• [Your goal]
Each of the entries beneath this task should be written out exactly.

(Saved data entries)
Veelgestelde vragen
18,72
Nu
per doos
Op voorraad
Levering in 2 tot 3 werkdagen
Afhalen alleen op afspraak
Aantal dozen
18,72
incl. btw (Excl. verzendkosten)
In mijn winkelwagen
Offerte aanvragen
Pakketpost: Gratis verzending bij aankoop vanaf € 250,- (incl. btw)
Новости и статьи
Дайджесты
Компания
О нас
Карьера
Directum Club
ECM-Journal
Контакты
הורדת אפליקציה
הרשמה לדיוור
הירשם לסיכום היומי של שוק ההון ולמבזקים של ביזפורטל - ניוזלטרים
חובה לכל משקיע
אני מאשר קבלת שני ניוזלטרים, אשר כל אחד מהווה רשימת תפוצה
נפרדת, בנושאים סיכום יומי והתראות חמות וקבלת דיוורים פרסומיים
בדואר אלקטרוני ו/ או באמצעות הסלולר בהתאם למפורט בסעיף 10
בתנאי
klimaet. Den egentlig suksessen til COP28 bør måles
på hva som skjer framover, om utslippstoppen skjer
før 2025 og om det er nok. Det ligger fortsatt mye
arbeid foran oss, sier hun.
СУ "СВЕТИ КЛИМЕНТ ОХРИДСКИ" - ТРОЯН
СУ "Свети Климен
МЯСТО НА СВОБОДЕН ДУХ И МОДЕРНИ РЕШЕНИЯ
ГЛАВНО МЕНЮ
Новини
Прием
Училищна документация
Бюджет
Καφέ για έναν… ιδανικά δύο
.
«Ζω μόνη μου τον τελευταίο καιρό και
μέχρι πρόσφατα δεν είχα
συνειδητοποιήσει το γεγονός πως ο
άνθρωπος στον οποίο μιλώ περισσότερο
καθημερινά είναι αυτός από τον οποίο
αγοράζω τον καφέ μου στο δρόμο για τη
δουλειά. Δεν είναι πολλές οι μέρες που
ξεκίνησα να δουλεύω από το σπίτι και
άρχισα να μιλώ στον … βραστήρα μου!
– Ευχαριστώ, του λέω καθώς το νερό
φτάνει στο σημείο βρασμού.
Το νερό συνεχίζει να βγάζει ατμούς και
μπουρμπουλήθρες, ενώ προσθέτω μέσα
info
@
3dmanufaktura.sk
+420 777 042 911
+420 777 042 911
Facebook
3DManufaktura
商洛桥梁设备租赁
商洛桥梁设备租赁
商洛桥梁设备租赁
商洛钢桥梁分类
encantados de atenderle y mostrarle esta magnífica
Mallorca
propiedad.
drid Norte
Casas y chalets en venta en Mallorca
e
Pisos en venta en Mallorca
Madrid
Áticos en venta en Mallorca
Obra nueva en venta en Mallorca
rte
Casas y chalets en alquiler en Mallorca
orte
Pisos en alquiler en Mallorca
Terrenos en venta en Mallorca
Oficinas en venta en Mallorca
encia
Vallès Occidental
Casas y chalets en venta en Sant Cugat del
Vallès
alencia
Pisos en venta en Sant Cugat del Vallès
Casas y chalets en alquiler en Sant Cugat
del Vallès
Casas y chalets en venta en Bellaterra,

• [Written solution]
Veelgestelde vragen
18,72
Nu
per doos
Op voorraad
Levering in 2 tot 3 werkdagen
Afhalen alleen op afspraak
Aantal dozen
18,72
incl. btw (Excl. verzendkosten)
In mijn winkelwagen
Offerte aanvragen
Pakketpost: Gratis verzending bij aankoop vanaf € 250,- (incl. btw)
Новости и статьи
Дайджесты
Компания
О нас
Карьера
Directum Club
ECM-Journal
Контакты
הורדת אפליקציה
הרשמה לדיוור
הירשם לסיכום היומי של שוק ההון ולמבזקים של ביזפורטל - ניוזלטרים
חובה לכל משקיע
אני מאשר קבלת שני ניוזלטרים, אשר כל אחד מהווה רשימת תפוצה
נפרדת, בנושאים סיכום יומי והתראות חמות וקבלת דיוורים פרסומיים
בדואר אלקטרוני ו/ או באמצעות הסלולר בהתאם למפורט בסעיף 10
בתנאי
klimaet. Den egentlig suksessen til COP28 bør måles
på hva som skjer framover, om utslippstoppen skjer
før 2025 og om det er nok. Det ligger fortsatt mye
arbeid foran oss, sier hun.
СУ "СВЕТИ КЛИМЕНТ ОХРИДСКИ" - ТРОЯН
СУ "Свети Климен
МЯСТО НА СВОБОДЕН ДУХ И МОДЕРНИ РЕШЕНИЯ
ГЛАВНО МЕНЮ
Новини
Прием
Училищна документация
Бюджет
Καφέ για έναν… ιδανικά δύο
.
«Ζω μόνη μου τον τελευταίο καιρό και
μέχρι πρόσφατα δεν είχα
συνειδητοποιήσει το γεγονός πως ο
άνθρωπος στον οποίο μιλώ περισσότερο
καθημερινά είναι αυτός από τον οποίο
αγοράζω τον καφέ μου στο δρόμο για τη
δουλειά. Δεν είναι πολλές οι μέρες που
ξεκίνησα να δουλεύω από το σπίτι και
άρχισα να μιλώ στον … βραστήρα μου!
– Ευχαριστώ, του λέω καθώς το νερό
φτάνει στο σημείο βρασμού.
Το νερό συνεχίζει να βγάζει ατμούς και
μπουρμπουλήθρες, ενώ προσθέτω μέσα
info
@
3dmanufaktura.sk
+420 777 042 911
+420 777 042 911
Facebook
3DManufaktura
商洛桥梁设备租赁
商洛桥梁设备租赁
商洛桥梁设备租赁
商洛钢桥梁分类
encantados de atenderle y mostrarle esta magnífica
Mallorca
propiedad.
drid Norte
Casas y chalets en venta en Mallorca
e
Pisos en venta en Mallorca
Madrid
Áticos en venta en Mallorca
Obra nueva en venta en Mallorca
rte
Casas y chalets en alquiler en Mallorca
orte
Pisos en alquiler en Mallorca
Terrenos en venta en Mallorca
Oficinas en venta en Mallorca
encia
Vallès Occidental
Casas y chalets en venta en Sant Cugat del
Vallès
alencia
Pisos en venta en Sant Cugat del Vallès
Casas y chalets en alquiler en Sant Cugat
del Vallès
Casas y chalets en venta en Bellaterra,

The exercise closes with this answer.